In its current incarnation, this SRFI states:
"An R7RS implementation that implements promises as described
here as part of its (scheme lazy)
library provides
the feature identifier functional-identifiers
. In
that case, the bindings exported by (srfi 155)
are
the same as the respective bindings exported by (scheme
lazy)
.
Technically, such an R7RS implementation does not completely
conform to the small language as described by the R7RS.
Nevertheless, such an implementation shall still provide the r7rs
feature identifier."
I would like to know from people more familiar with standardization issues than me and from implementers whether this requirement of SRFI 155 is a viable one.

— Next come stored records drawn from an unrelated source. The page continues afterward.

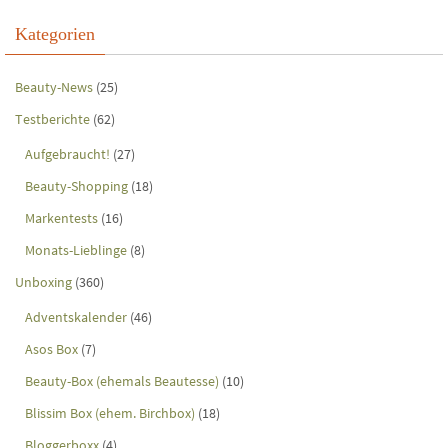
Kategorien
Beauty-News
(25)
Testberichte
(62)
Aufgebraucht!
(27)
Beauty-Shopping
(18)
Markentests
(16)
Monats-Lieblinge
(8)
Unboxing
(360)
Adventskalender
(46)
Asos Box
(7)
Beauty-Box (ehemals Beautesse)
(10)
Blissim Box (ehem. Birchbox)
(18)
Bloggerboxx
(4)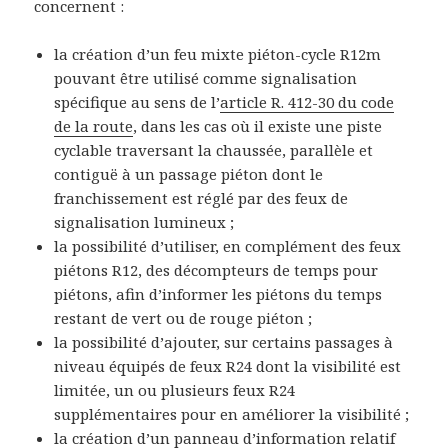
concernent :
la création d’un feu mixte piéton-cycle R12m
pouvant être utilisé comme signalisation
spécifique au sens de l’
article R. 412-30 du code
de la route
, dans les cas où il existe une piste
cyclable traversant la chaussée, parallèle et
contiguë à un passage piéton dont le
franchissement est réglé par des feux de
signalisation lumineux ;
la possibilité d’utiliser, en complément des feux
piétons R12, des décompteurs de temps pour
piétons, afin d’informer les piétons du temps
restant de vert ou de rouge piéton ;
la possibilité d’ajouter, sur certains passages à
niveau équipés de feux R24 dont la visibilité est
limitée, un ou plusieurs feux R24
supplémentaires pour en améliorer la visibilité ;
la création d’un panneau d’information relatif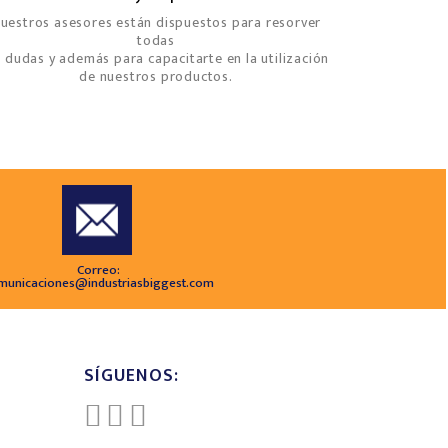
uestros asesores están dispuestos para resorver
todas
s dudas y además para capacitarte en la utilización
de nuestros productos.
Correo:
municaciones@industriasbiggest.com
SÍGUENOS: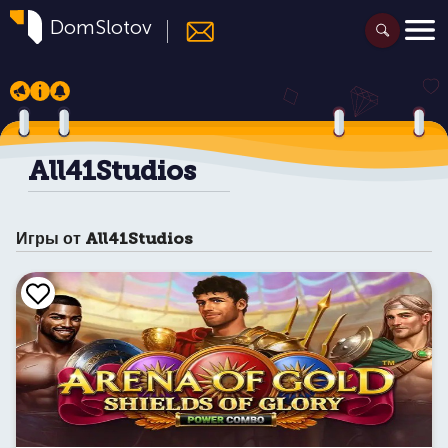
DomSlotov
All41Studios
Игры от All41Studios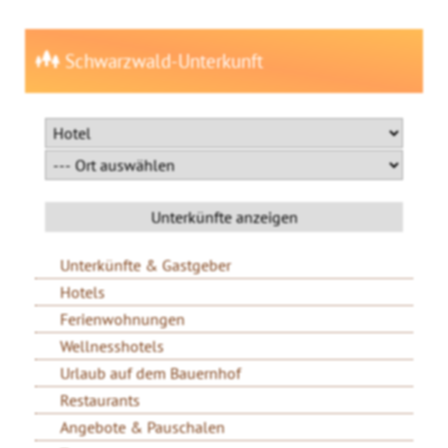
Schwarzwald-Unterkunft
Unterkünfte & Gastgeber
Hotels
Ferienwohnungen
Wellnesshotels
Urlaub auf dem Bauernhof
Restaurants
Angebote & Pauschalen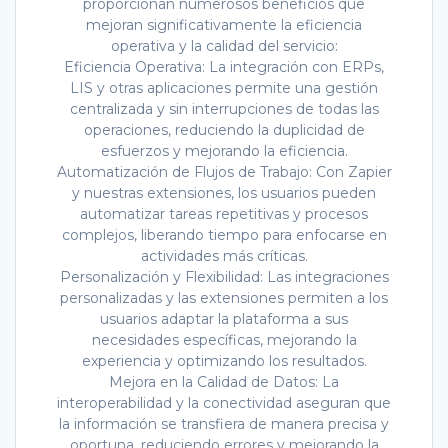
proporcionan numerosos beneficios que
mejoran significativamente la eficiencia
operativa y la calidad del servicio:
Eficiencia Operativa: La integración con ERPs,
LIS y otras aplicaciones permite una gestión
centralizada y sin interrupciones de todas las
operaciones, reduciendo la duplicidad de
esfuerzos y mejorando la eficiencia.
Automatización de Flujos de Trabajo: Con Zapier
y nuestras extensiones, los usuarios pueden
automatizar tareas repetitivas y procesos
complejos, liberando tiempo para enfocarse en
actividades más críticas.
Personalización y Flexibilidad: Las integraciones
personalizadas y las extensiones permiten a los
usuarios adaptar la plataforma a sus
necesidades específicas, mejorando la
experiencia y optimizando los resultados.
Mejora en la Calidad de Datos: La
interoperabilidad y la conectividad aseguran que
la información se transfiera de manera precisa y
oportuna, reduciendo errores y mejorando la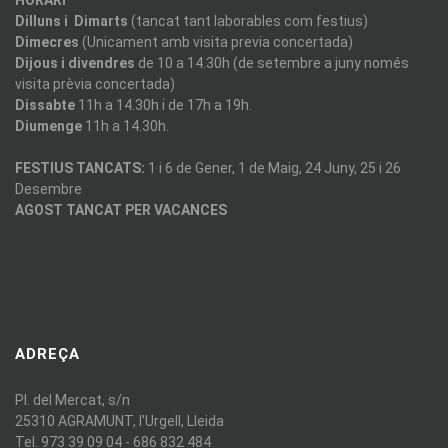
HORARI
Dilluns i Dimarts
(tancat tant laborables com festius)
Dimecres
(Unicament amb visita previa concertada)
Dijous i divendres
de 10 a 14.30h (de setembre a juny només
visita prèvia concertada)
Dissabte
11h a 14.30h i de 17h a 19h.
Diumenge
11h a 14.30h.
FESTIUS TANCATS:
1 i 6 de Gener, 1 de Maig, 24 Juny, 25 i 26
Desembre
AGOST TANCAT PER VACANCES
ADREÇA
Pl. del Mercat, s/n
25310 AGRAMUNT, l'Urgell, Lleida
Tel. 973 39 09 04 - 686 832 484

An implementation exposing the interface of this SRFI in the ‘(scheme lazy)’ namespace will never be an honest implementation of the R7RS as written because of the semantic change of ‘force‘ with respect to dynamic extents. (The idea behind this requirement of SRFI 155 is that no sensible or existing program would break with the new semantics.)

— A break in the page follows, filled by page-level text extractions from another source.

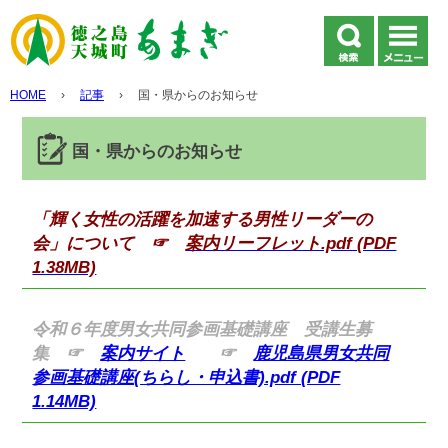
HOME
›
記事
›
国・県からのお知らせ
国・県からのお知らせ
「輝く女性の活躍を加速する男性リーダーの
会」について ☞
案内リーフレット.pdf (PDF
1.38MB)
令和６年度男女共同参画基礎講座 受講生募
集 ☞
案内サイト
☞
鹿児島県男女共同
参画基礎講座(ちらし・申込書).pdf (PDF
1.14MB)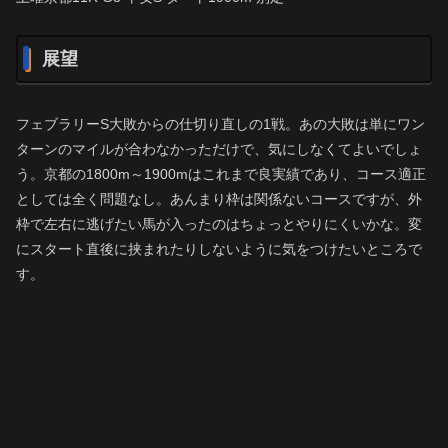
展望
フェブラリーS大敗からの仕切り直しの1戦。あの大敗は単にワン
ターンのマイルが合わなかっただけで、気にしなくてよいでしょ
う。京都の1800m～1900mはこれまで良実績であり、コース適正
としては全く問題なし。あんまり枠は関係ないコースですが、外
枠で左右に逃げたい馬が入ったのはちょっとやりにくいかな。変
にスタート直後に挟まれたりしないように気をつけたいところで
す。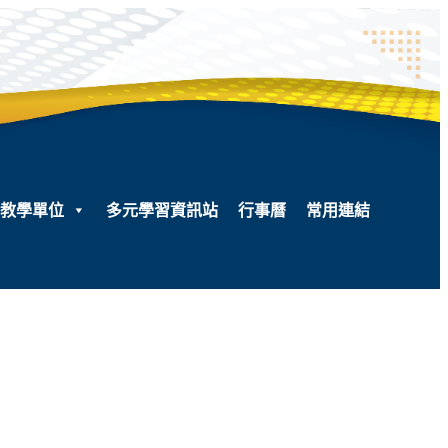
教學單位
多元學習資訊站
行事曆
常用連結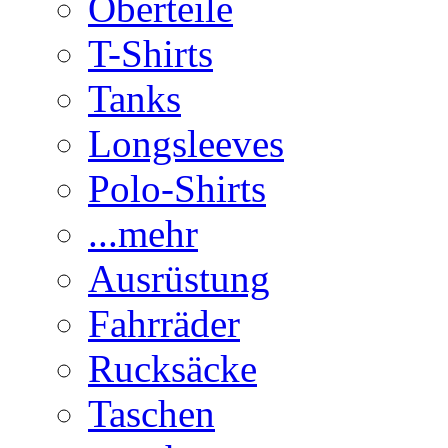
Oberteile
T-Shirts
Tanks
Longsleeves
Polo-Shirts
...mehr
Ausrüstung
Fahrräder
Rucksäcke
Taschen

Should this SRFI be adopted in a forthcoming standard of the Scheme programming language, this language would therefore never be completely backward-compatible with the R7RS (this may or may not be a good idea, depending on whether the community comes to the conclusion that some corners of the R7RS should be fixed in the next iteration of the language or not).
Alternatively, the above quotation from this SRFI could changed into:
"It is recommended that the interface described in this SRFI will be made available under the namespace ‘(scheme promise)’ in future revisions of the Scheme programming language that build upon the R7RS. When this happens, ‘(scheme lazy)’ should become deprecated and remain solely for backward compatibility with the R7RS."